E non si venga a dire che così facendo si lascerebbe spazio ad ulteriore lavoro nero perché in un piccolo paese come il nostro i controlli anti-sommerso si potrebbero fare facilmente ed efficacemente, sarebbe sufficiente volerli fare sul serio, nei modi e nei tempi dovuti e soprattutto accompagnati da sanzioni vere, pesanti e con valore di deterrenza .
Non vale neppure ed è solo opportunistico paragonarsi continuamente a quanto fanno paesi attorno a noi affermando che la nostra legislazione è comunque più garantista rispetto ad altre (vedi legge 30 in Italia), perché nessun paese ha già una flessibilità strutturale di queste dimensioni.

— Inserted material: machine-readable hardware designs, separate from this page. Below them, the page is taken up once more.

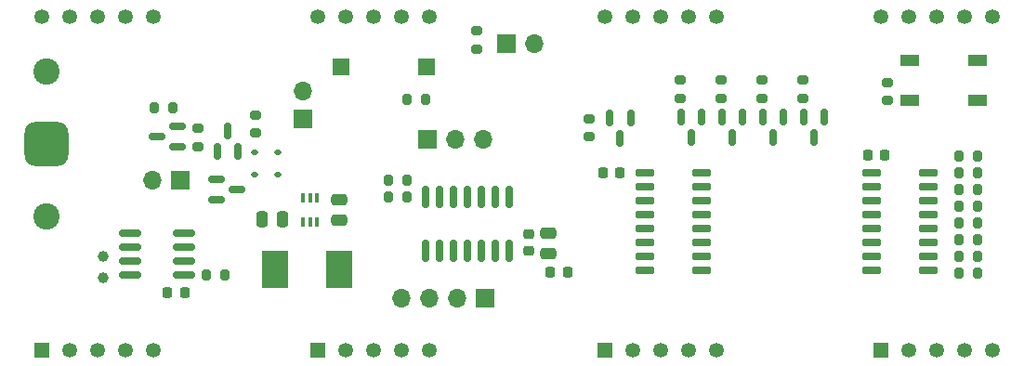
<source format=gbs>
G04 #@! TF.GenerationSoftware,KiCad,Pcbnew,8.0.4*
G04 #@! TF.CreationDate,2024-08-10T20:36:19+03:00*
G04 #@! TF.ProjectId,7clock,37636c6f-636b-42e6-9b69-6361645f7063,rev?*
G04 #@! TF.SameCoordinates,Original*
G04 #@! TF.FileFunction,Soldermask,Bot*
G04 #@! TF.FilePolarity,Negative*
%FSLAX46Y46*%
G04 Gerber Fmt 4.6, Leading zero omitted, Abs format (unit mm)*
G04 Created by KiCad (PCBNEW 8.0.4) date 2024-08-10 20:36:19*
%MOMM*%
%LPD*%
G01*
G04 APERTURE LIST*
G04 Aperture macros list*
%AMRoundRect*
0 Rectangle with rounded corners*
0 $1 Rounding radius*
0 $2 $3 $4 $5 $6 $7 $8 $9 X,Y pos of 4 corners*
0 Add a 4 corners polygon primitive as box body*
4,1,4,$2,$3,$4,$5,$6,$7,$8,$9,$2,$3,0*
0 Add four circle primitives for the rounded corners*
1,1,$1+$1,$2,$3*
1,1,$1+$1,$4,$5*
1,1,$1+$1,$6,$7*
1,1,$1+$1,$8,$9*
0 Add four rect primitives between the rounded corners*
20,1,$1+$1,$2,$3,$4,$5,0*
20,1,$1+$1,$4,$5,$6,$7,0*
20,1,$1+$1,$6,$7,$8,$9,0*
20,1,$1+$1,$8,$9,$2,$3,0*%
G04 Aperture macros list end*
%ADD10R,1.350000X1.350000*%
%ADD11C,1.350000*%
%ADD12RoundRect,0.200000X0.275000X-0.200000X0.275000X0.200000X-0.275000X0.200000X-0.275000X-0.200000X0*%
%ADD13RoundRect,0.200000X-0.200000X-0.275000X0.200000X-0.275000X0.200000X0.275000X-0.200000X0.275000X0*%
%ADD14RoundRect,0.150000X-0.587500X-0.150000X0.587500X-0.150000X0.587500X0.150000X-0.587500X0.150000X0*%
%ADD15RoundRect,0.200000X-0.275000X0.200000X-0.275000X-0.200000X0.275000X-0.200000X0.275000X0.200000X0*%
%ADD16RoundRect,0.112500X0.187500X0.112500X-0.187500X0.112500X-0.187500X-0.112500X0.187500X-0.112500X0*%
%ADD17R,2.413000X3.429000*%
%ADD18RoundRect,0.100000X-0.100000X0.350000X-0.100000X-0.350000X0.100000X-0.350000X0.100000X0.350000X0*%
%ADD19RoundRect,0.150000X-0.150000X0.587500X-0.150000X-0.587500X0.150000X-0.587500X0.150000X0.587500X0*%
%ADD20RoundRect,0.218750X0.218750X0.256250X-0.218750X0.256250X-0.218750X-0.256250X0.218750X-0.256250X0*%
%ADD21R,1.800000X1.100000*%
%ADD22RoundRect,0.250000X0.475000X-0.250000X0.475000X0.250000X-0.475000X0.250000X-0.475000X-0.250000X0*%
%ADD23RoundRect,0.200000X0.200000X0.275000X-0.200000X0.275000X-0.200000X-0.275000X0.200000X-0.275000X0*%
%ADD24R,1.700000X1.700000*%
%ADD25O,1.700000X1.700000*%
%ADD26RoundRect,0.225000X0.225000X0.250000X-0.225000X0.250000X-0.225000X-0.250000X0.225000X-0.250000X0*%
%ADD27RoundRect,0.150000X0.150000X-0.825000X0.150000X0.825000X-0.150000X0.825000X-0.150000X-0.825000X0*%
%ADD28C,2.400000*%
%ADD29RoundRect,1.000000X-1.000000X1.000000X-1.000000X-1.000000X1.000000X-1.000000X1.000000X1.000000X0*%
%ADD30RoundRect,0.150000X0.725000X0.150000X-0.725000X0.150000X-0.725000X-0.150000X0.725000X-0.150000X0*%
%ADD31RoundRect,0.150000X0.587500X0.150000X-0.587500X0.150000X-0.587500X-0.150000X0.587500X-0.150000X0*%
%ADD32RoundRect,0.150000X0.150000X-0.587500X0.150000X0.587500X-0.150000X0.587500X-0.150000X-0.587500X0*%
%ADD33R,1.500000X1.500000*%
%ADD34RoundRect,0.150000X-0.825000X-0.150000X0.825000X-0.150000X0.825000X0.150000X-0.825000X0.150000X0*%
%ADD35C,1.000000*%
%ADD36RoundRect,0.250000X0.250000X0.475000X-0.250000X0.475000X-0.250000X-0.475000X0.250000X-0.475000X0*%
%ADD37RoundRect,0.225000X0.250000X-0.225000X0.250000X0.225000X-0.250000X0.225000X-0.250000X-0.225000X0*%
%ADD38RoundRect,0.225000X-0.225000X-0.250000X0.225000X-0.250000X0.225000X0.250000X-0.225000X0.250000X0*%
G04 APERTURE END LIST*
D10*
G04 #@! TO.C,DS4*
X113340000Y-93218000D03*
D11*
X115880000Y-93218000D03*
X118420000Y-93218000D03*
X120960000Y-93218000D03*
X123500000Y-93218000D03*
X123500000Y-62818000D03*
X120960000Y-62818000D03*
X118420000Y-62818000D03*
X115880000Y-62818000D03*
X113340000Y-62818000D03*
G04 #@! TD*
D10*
G04 #@! TO.C,DS3*
X138486000Y-93218000D03*
D11*
X141026000Y-93218000D03*
X143566000Y-93218000D03*
X146106000Y-93218000D03*
X148646000Y-93218000D03*
X148646000Y-62818000D03*
X146106000Y-62818000D03*
X143566000Y-62818000D03*
X141026000Y-62818000D03*
X138486000Y-62818000D03*
G04 #@! TD*
D10*
G04 #@! TO.C,DS1*
X189840000Y-93218000D03*
D11*
X192380000Y-93218000D03*
X194920000Y-93218000D03*
X197460000Y-93218000D03*
X200000000Y-93218000D03*
X200000000Y-62818000D03*
X197460000Y-62818000D03*
X194920000Y-62818000D03*
X192380000Y-62818000D03*
X189840000Y-62818000D03*
G04 #@! TD*
D10*
G04 #@! TO.C,DS2*
X164694000Y-93218000D03*
D11*
X167234000Y-93218000D03*
X169774000Y-93218000D03*
X172314000Y-93218000D03*
X174854000Y-93218000D03*
X174854000Y-62818000D03*
X172314000Y-62818000D03*
X169774000Y-62818000D03*
X167234000Y-62818000D03*
X164694000Y-62818000D03*
G04 #@! TD*
D12*
G04 #@! TO.C,R22*
X132842000Y-73469000D03*
X132842000Y-71819000D03*
G04 #@! TD*
D13*
G04 #@! TO.C,R13*
X196973000Y-86254000D03*
X198623000Y-86254000D03*
G04 #@! TD*
D14*
G04 #@! TO.C,Q6*
X129316000Y-79563000D03*
X129316000Y-77663000D03*
X131191000Y-78613000D03*
G04 #@! TD*
D15*
G04 #@! TO.C,R18*
X163276000Y-72161000D03*
X163276000Y-73811000D03*
G04 #@! TD*
D16*
G04 #@! TO.C,D1*
X134908000Y-75184000D03*
X132808000Y-75184000D03*
G04 #@! TD*
D12*
G04 #@! TO.C,R17*
X182753000Y-70294000D03*
X182753000Y-68644000D03*
G04 #@! TD*
D17*
G04 #@! TO.C,L1*
X134620000Y-85913000D03*
X140462000Y-85913000D03*
G04 #@! TD*
D18*
G04 #@! TO.C,U5*
X137160000Y-79395000D03*
X137810000Y-79395000D03*
X138460000Y-79395000D03*
X138460000Y-81595000D03*
X137810000Y-81595000D03*
X137160000Y-81595000D03*
G04 #@! TD*
D19*
G04 #@! TO.C,Q2*
X175324333Y-72000000D03*
X177224333Y-72000000D03*
X176274333Y-73875000D03*
G04 #@! TD*
G04 #@! TO.C,Q4*
X182773000Y-72000000D03*
X184673000Y-72000000D03*
X183723000Y-73875000D03*
G04 #@! TD*
D13*
G04 #@! TO.C,R11*
X196973000Y-83206000D03*
X198623000Y-83206000D03*
G04 #@! TD*
D12*
G04 #@! TO.C,R15*
X175302333Y-70294000D03*
X175302333Y-68644000D03*
G04 #@! TD*
D13*
G04 #@! TO.C,R23*
X123635000Y-71120000D03*
X125285000Y-71120000D03*
G04 #@! TD*
G04 #@! TO.C,R5*
X146685000Y-70358000D03*
X148335000Y-70358000D03*
G04 #@! TD*
G04 #@! TO.C,R10*
X196973000Y-81682000D03*
X198623000Y-81682000D03*
G04 #@! TD*
D20*
G04 #@! TO.C,FB1*
X161290000Y-86106000D03*
X159715000Y-86106000D03*
G04 #@! TD*
D21*
G04 #@! TO.C,SW1*
X192428000Y-70502000D03*
X198628000Y-70502000D03*
X192428000Y-66802000D03*
X198628000Y-66802000D03*
G04 #@! TD*
D22*
G04 #@! TO.C,C7*
X140462000Y-81402000D03*
X140462000Y-79502000D03*
G04 #@! TD*
D23*
G04 #@! TO.C,R20*
X146621000Y-77724000D03*
X144971000Y-77724000D03*
G04 #@! TD*
D24*
G04 #@! TO.C,J3*
X153797000Y-88519000D03*
D25*
X151257000Y-88519000D03*
X148717000Y-88519000D03*
X146177000Y-88519000D03*
G04 #@! TD*
D26*
G04 #@! TO.C,C4*
X166083000Y-77050000D03*
X164533000Y-77050000D03*
G04 #@! TD*
D19*
G04 #@! TO.C,Q5*
X165120000Y-72048500D03*
X167020000Y-72048500D03*
X166070000Y-73923500D03*
G04 #@! TD*
D27*
G04 #@! TO.C,U1*
X155956000Y-84198000D03*
X154686000Y-84198000D03*
X153416000Y-84198000D03*
X152146000Y-84198000D03*
X150876000Y-84198000D03*
X149606000Y-84198000D03*
X148336000Y-84198000D03*
X148336000Y-79248000D03*
X149606000Y-79248000D03*
X150876000Y-79248000D03*
X152146000Y-79248000D03*
X153416000Y-79248000D03*
X154686000Y-79248000D03*
X155956000Y-79248000D03*
G04 #@! TD*
D24*
G04 #@! TO.C,J2*
X137160000Y-72136000D03*
D25*
X137160000Y-69596000D03*
G04 #@! TD*
D28*
G04 #@! TO.C,BT1*
X113792000Y-67822000D03*
X113792000Y-81022000D03*
D29*
X113792000Y-74422000D03*
G04 #@! TD*
D30*
G04 #@! TO.C,U4*
X194150000Y-77110000D03*
X194150000Y-78380000D03*
X194150000Y-79650000D03*
X194150000Y-80920000D03*
X194150000Y-82190000D03*
X194150000Y-83460000D03*
X194150000Y-84730000D03*
X194150000Y-86000000D03*
X189000000Y-86000000D03*
X189000000Y-84730000D03*
X189000000Y-83460000D03*
X189000000Y-82190000D03*
X189000000Y-80920000D03*
X189000000Y-79650000D03*
X189000000Y-78380000D03*
X189000000Y-77110000D03*
G04 #@! TD*
D13*
G04 #@! TO.C,R12*
X196973000Y-84730000D03*
X198623000Y-84730000D03*
G04 #@! TD*
D19*
G04 #@! TO.C,Q3*
X179048666Y-72000000D03*
X180948666Y-72000000D03*
X179998666Y-73875000D03*
G04 #@! TD*
D31*
G04 #@! TO.C,Q7*
X125778500Y-72837000D03*
X125778500Y-74737000D03*
X123903500Y-73787000D03*
G04 #@! TD*
D13*
G04 #@! TO.C,R8*
X196973000Y-78634000D03*
X198623000Y-78634000D03*
G04 #@! TD*
D32*
G04 #@! TO.C,Q8*
X131252000Y-75154000D03*
X129352000Y-75154000D03*
X130302000Y-73279000D03*
G04 #@! TD*
D24*
G04 #@! TO.C,J1*
X148478000Y-74041000D03*
D25*
X151018000Y-74041000D03*
X153558000Y-74041000D03*
G04 #@! TD*
D24*
G04 #@! TO.C,BT2*
X125984000Y-77724000D03*
D25*
X123444000Y-77724000D03*
G04 #@! TD*
D33*
G04 #@! TO.C,SW2*
X148426000Y-67437000D03*
X140626000Y-67437000D03*
G04 #@! TD*
D12*
G04 #@! TO.C,R16*
X179027666Y-70294000D03*
X179027666Y-68644000D03*
G04 #@! TD*
D13*
G04 #@! TO.C,R7*
X196973000Y-77110000D03*
X198623000Y-77110000D03*
G04 #@! TD*
D34*
G04 #@! TO.C,U2*
X121415000Y-86360000D03*
X121415000Y-85090000D03*
X121415000Y-83820000D03*
X121415000Y-82550000D03*
X126365000Y-82550000D03*
X126365000Y-83820000D03*
X126365000Y-85090000D03*
X126365000Y-86360000D03*
G04 #@! TD*
D16*
G04 #@! TO.C,D2*
X134908000Y-77216000D03*
X132808000Y-77216000D03*
G04 #@! TD*
D24*
G04 #@! TO.C,R3*
X155702000Y-65278000D03*
D25*
X158242000Y-65278000D03*
G04 #@! TD*
D35*
G04 #@! TO.C,Y1*
X118999000Y-86609000D03*
X118999000Y-84709000D03*
G04 #@! TD*
D15*
G04 #@! TO.C,R4*
X153035000Y-64136000D03*
X153035000Y-65786000D03*
G04 #@! TD*
D12*
G04 #@! TO.C,R14*
X171577000Y-70294000D03*
X171577000Y-68644000D03*
G04 #@! TD*
G04 #@! TO.C,R21*
X127635000Y-74676000D03*
X127635000Y-73026000D03*
G04 #@! TD*
D13*
G04 #@! TO.C,R9*
X196973000Y-80158000D03*
X198623000Y-80158000D03*
G04 #@! TD*
D36*
G04 #@! TO.C,C6*
X135316000Y-81341000D03*
X133416000Y-81341000D03*
G04 #@! TD*
D30*
G04 #@! TO.C,U3*
X173471000Y-77050000D03*
X173471000Y-78320000D03*
X173471000Y-79590000D03*
X173471000Y-80860000D03*
X173471000Y-82130000D03*
X173471000Y-83400000D03*
X173471000Y-84670000D03*
X173471000Y-85940000D03*
X168321000Y-85940000D03*
X168321000Y-84670000D03*
X168321000Y-83400000D03*
X168321000Y-82130000D03*
X168321000Y-80860000D03*
X168321000Y-79590000D03*
X168321000Y-78320000D03*
X168321000Y-77050000D03*
G04 #@! TD*
D26*
G04 #@! TO.C,C3*
X126378000Y-88011000D03*
X124828000Y-88011000D03*
G04 #@! TD*
D13*
G04 #@! TO.C,R6*
X196973000Y-75586000D03*
X198623000Y-75586000D03*
G04 #@! TD*
D23*
G04 #@! TO.C,R1*
X130047000Y-86360000D03*
X128397000Y-86360000D03*
G04 #@! TD*
D19*
G04 #@! TO.C,Q1*
X171600000Y-72000000D03*
X173500000Y-72000000D03*
X172550000Y-73875000D03*
G04 #@! TD*
D15*
G04 #@! TO.C,R2*
X190396000Y-68834000D03*
X190396000Y-70484000D03*
G04 #@! TD*
D37*
G04 #@! TO.C,C1*
X157734000Y-84211000D03*
X157734000Y-82661000D03*
G04 #@! TD*
D38*
G04 #@! TO.C,C5*
X188641000Y-75459000D03*
X190191000Y-75459000D03*
G04 #@! TD*
D22*
G04 #@! TO.C,C2*
X159512000Y-84452000D03*
X159512000Y-82552000D03*
G04 #@! TD*
D23*
G04 #@! TO.C,R19*
X146621000Y-79248000D03*
X144971000Y-79248000D03*
G04 #@! TD*
M02*

</source>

Quindi la nostra Repubblica non ha bisogno di altre iniezioni di flessibilità-precarietà che, ricordiamolo, una volta inserite valgono anche per i lavoratori sammarinesi con tutte le conseguenze che specialmente i nostri giovani già cominciano a sperimentare anche se non risulta nelle statistiche e nei numeri che vengono comunicati non si sa con quale veridicità.
Un ultima amara considerazione: se le nostre aziende hanno veramente assoluto bisogno di questa ulteriore precarietà per essere competitive nel mercato globalizzato, significa che la nostra economia è alla frutta e destinata all’esaurimento per morte naturale, per cui sarebbe meglio che la nostra politica si preoccupasse di costruire una nuova economia più moderna e competitiva per qualità e valore aggiunto, invece di occuparsi di posizionamenti di retroguardia.
Per tutto quanto detto vorrei dissociarmi dalla posizione assunta dal mio partito di riferimento e invitare tutti gli elettori che condividono questi pensieri e queste considerazioni ad ANDARE A VOTARE E VOTARE SI ai tre quesiti referendari che riguardano il lavoro, compreso quello sull’annuale adeguamento automatico degli stipendi al costo della vita di cui non ho parlato per mancanza di spazio e perché l’esigenza mi sembra talmente logica e necessaria da far risultare superfluo il discuterne.